Moins de précipitation et une demande de moratoire
Si les signataires partagent le fait qu'exposer les enfants à du contenu préjudiciable a un effet négatif et qu'il faut y faire quelque chose, en revanche ils indiquent : "Cependant, nous craignons que, si elle est mise en œuvre sans une réflexion approfondie sur les risques technologiques et l'impact sociétal, la nouvelle réglementation puisse causer plus de tort que de bien."
Tout d'abord, les signataires soulignent que si la vérification de l'âge existe déjà dans la vie réelle (achat d'alcool, casino, contenu adulte...), la vérification de l'âge en ligne risque d'aller beaucoup plus loin : "Les discussions actuelles concernant la nécessité de réglementer les réseaux sociaux, les chatbots IA ou la messagerie instantanée exigeraient que tous les utilisateurs — mineurs et adultes — prouvent leur âge pour discuter avec leurs amis et leur famille, lire les actualités ou rechercher des informations, ce qui va bien au-delà de ce qui s'est jamais produit dans nos vies hors ligne."
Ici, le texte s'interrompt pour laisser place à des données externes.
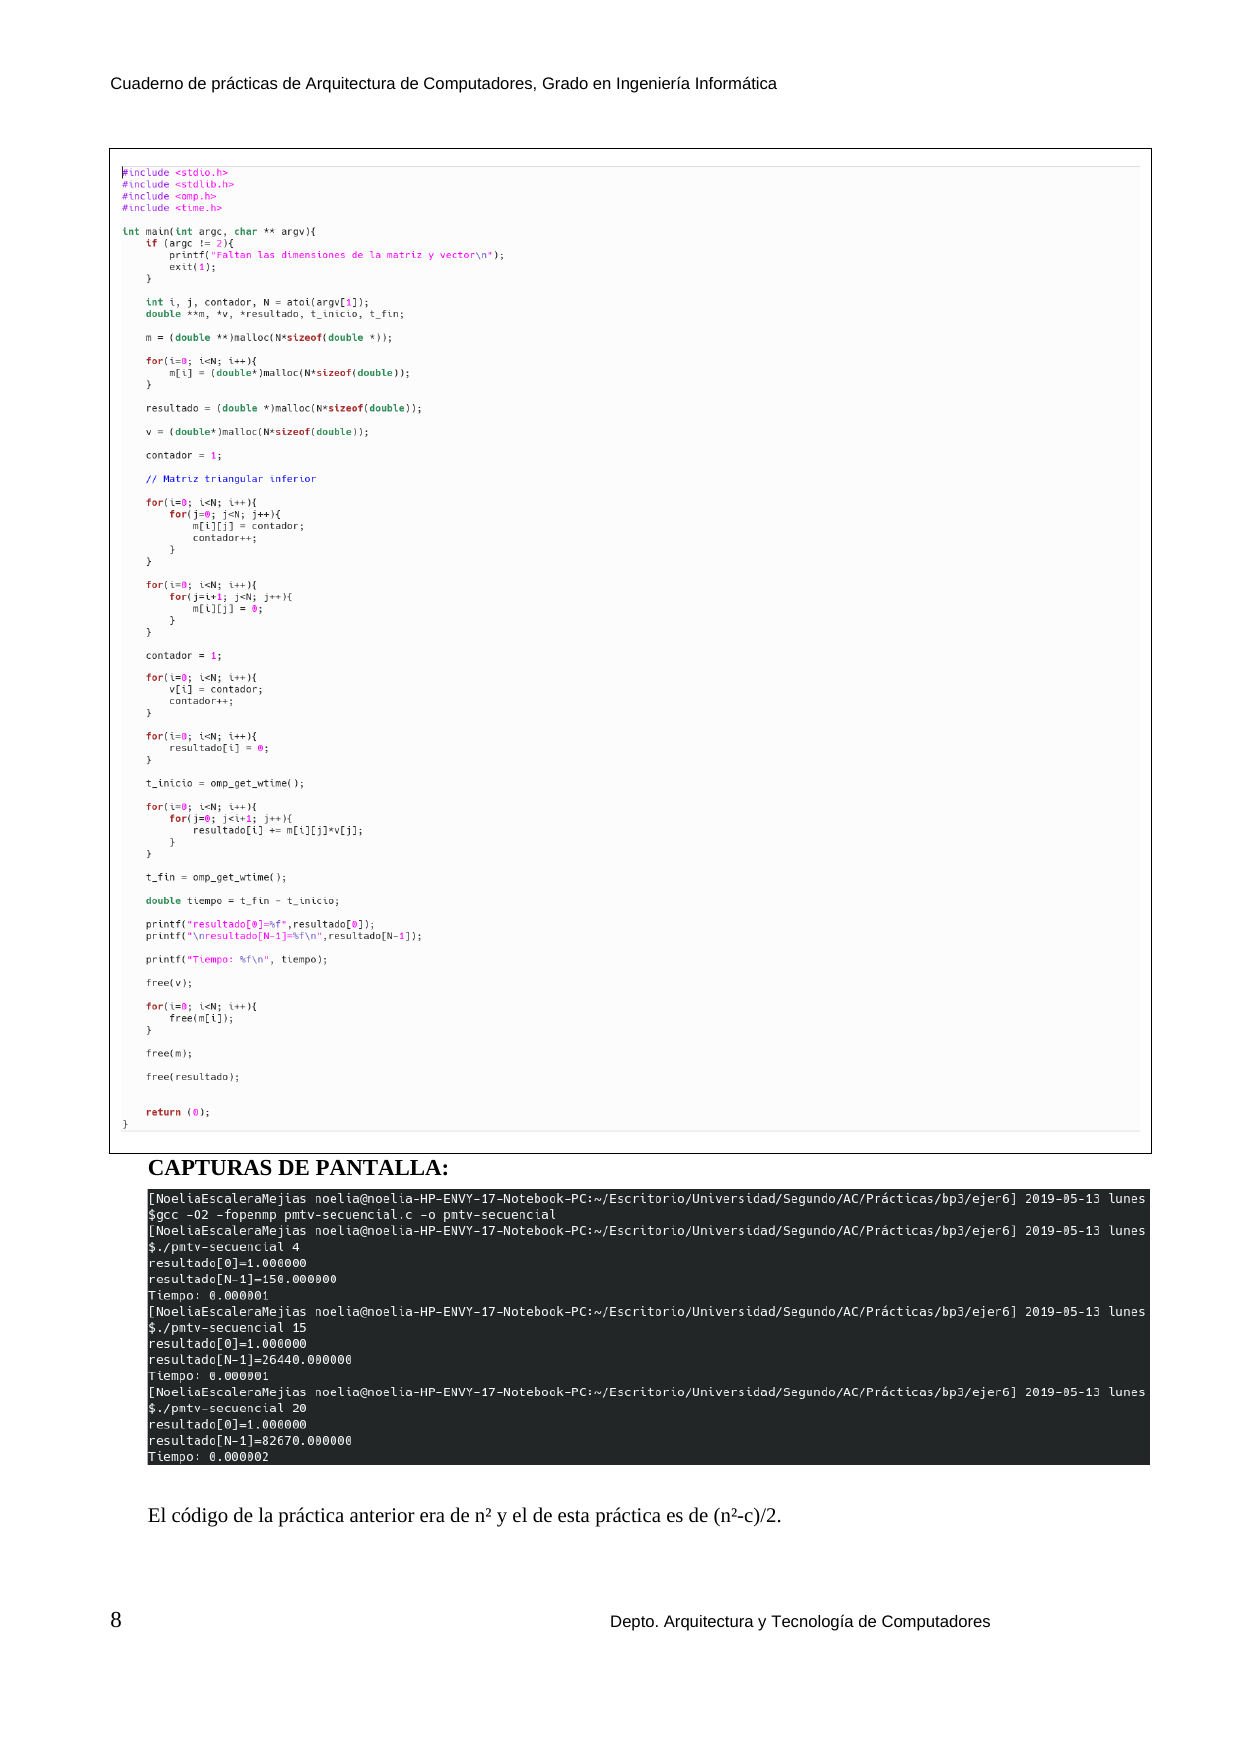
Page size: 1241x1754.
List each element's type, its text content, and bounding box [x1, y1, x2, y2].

list El código de la práctica anterior era de n² y el de esta práctica es de (n²-c)/2. [148, 1503, 1150, 1527]
picture [147, 1189, 1150, 1465]
table_header [110, 149, 1151, 1153]
picture [121, 166, 1141, 1132]
text CAPTURAS DE PANTALLA: [148, 1154, 1150, 1181]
Nous estimons qu'il est dangereux et socialement inacceptable d'introduire un mécanisme de contrôle d'accès à grande échelle sans comprendre clairement les implications que différentes décisions de conception peuvent avoir sur la sécurité, la vie privée, l'égalité et, en fin de compte, sur la liberté de décision et l'autonomie des individus et des nations.
En plus de souligner que limiter l'accès à du contenu inadapté ne serait probablement pas la meilleure solution pour lutter contre, la lettre indique que cela mettrait en place "une infrastructure qui pourrait être exploitée pour interdire l'accès aux services Internet pour des raisons sans rapport avec la sécurité." Un potentiel de censure et de centralisation du pouvoir assurément néfaste.
Un souci de sécurité et de potentielle censure
La lettre indique également que les systèmes de vérification d'âge actuels sont aisés à contourner (VPN, outils IA, utilisation de l'ID d'autrui...) et peuvent poser de vrais risques de sécurité et pour la vie privée. Entre les fuites de données toujours plus sensibles ou encore les expositions accrues aux malwares et arnaques en lien avec ce sujet, l'infrastructure actuelle n'est pas adaptée à un déploiement sécurisé d'une telle solution globale.
Enfin, un autre point négatif est souligné. Demander toujours plus de documents pour prouver son âge peut créer un fossé d'accès aux contenus, notamment à l'encontre des personnes les moins technologiquement à l'aise ou ne disposant pas des bons documents.
Pour les signataires, "Le déploiement n'est justifié que s'il est prouvé que les avantages l'emportent largement sur les inconvénients." D'autant que : "Au-delà des questions techniques, aucune preuve scientifique ne vient étayer l'hypothèse selon laquelle interdire aux mineurs d'accéder à ces services aurait un effet positif sur leur santé mentale et leur développement."
En attendant de trouver une bonne solution, la lettre invite notamment à réguler, plutôt que les enfants, les algorithmes des réseaux sociaux, afin d'éviter l'exposition à du contenu préjudiciable à tous les utilisateurs.